**Brief**
Extend the walkthrough that uses baseball salary data to show the central limit theorem, starting right after its final paragraph.

**Extract**

Content starts

To demonstrate the Central limit theorem, I found a cool package, Lahman containing the salaries of each Major League Baseball player from 1871 to 2015. As you can expect, the salary distribution is a highly right skewed distribution. However, if we subsample sufficiently large number of players and calculate the mean. The distribution of those means will follow normal distribution! Magic~
Let’s first load the package and subset the salaries from just one year. Note that, because the salary data is inside the Lahman package, so we have to use data()
again to fetch it.
install.packages("Lahman")
library(Lahman)
data("Salaries")
Now let’s subset the salaries from one single year (say 2015). Do you remember how to do it?
head(money15)
## yearID teamID lgID playerID salary
## 24759 2015 ARI NL ahmedni01 508500
## 24760 2015 ARI NL anderch01 512500
## 24761 2015 ARI NL chafian01 507500
## 24762 2015 ARI NL collmjo01 1400000
## 24763 2015 ARI NL corbipa01 524000
## 24764 2015 ARI NL delarru01 516000
meansVector = function(times, size, dat, varb){
a<- as.numeric(times)
b <- as.numeric(size)
v <- c()
for(i in 1:a){
y<- sample(dat[,varb],b,replace=TRUE)
m <- mean(y)
v <- c(v,m)
}
v
}
Here I write a small function, which will return the means of each subsample as a vector. The input of this function is (1) how many times you what to do subsample, (2) in each subsample, how many values you want to take (how many players’ salary you want to subsample out), (3) which year you want to do the subsample (in the following case, it’s year 2015, but you can subset another year), and (4) which variable you want to do the subsample ( in the following case, it’s “salary”).

Content ends

**Data supplied**
Content starts

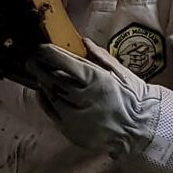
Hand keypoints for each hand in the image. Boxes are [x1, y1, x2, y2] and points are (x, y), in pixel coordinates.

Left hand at [27, 44, 157, 159]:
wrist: (139, 130)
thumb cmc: (132, 99)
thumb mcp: (120, 72)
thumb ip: (99, 56)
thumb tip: (82, 42)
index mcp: (96, 80)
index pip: (63, 62)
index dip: (47, 53)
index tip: (40, 48)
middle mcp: (83, 98)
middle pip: (51, 78)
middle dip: (39, 66)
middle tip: (33, 59)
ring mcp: (75, 117)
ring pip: (48, 94)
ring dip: (43, 82)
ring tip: (42, 75)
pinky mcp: (70, 131)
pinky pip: (50, 112)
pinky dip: (45, 99)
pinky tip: (45, 91)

Content ends

**Result for this exercise**
Let’s take a look of the salary distribution in year 2015.
hist(money15$salary, main = "distribution of salary")
avg=mean(money15$salary)
SD=sd(money15$salary)
abline(v=avg, col="blue")
legend("topright", legend = c(paste0("mean=", avg), paste0("SD=", SD)),text.col=c("blue", "dark green"))
Obviously, it’s highly right skewed.
Now let’s plot the histogram of 10 subsamples with 100 values in each subsample.
Let’s gradually increase the number of subsamples but fix the values in each subsample for now.
How about we fix the number of subsample but increase the value taken in each subsample?
We start from 1280 subsamples with 10 values in each subsample.
Let’s gradually increase the values taken in each subsample.
Try to create same series of histograms with players’ salaries in 2014.
Now demonstrate central limit theorem with the “mpg (miles/gallon)” variable in the mtcars (Motor Trend Car Road Tests) data set. mtcars is another built-in data set in the base package of R. You can use the meansVector function I wrote for you to generate a vector of means.
Make sure that you are able to
(1) read in (data()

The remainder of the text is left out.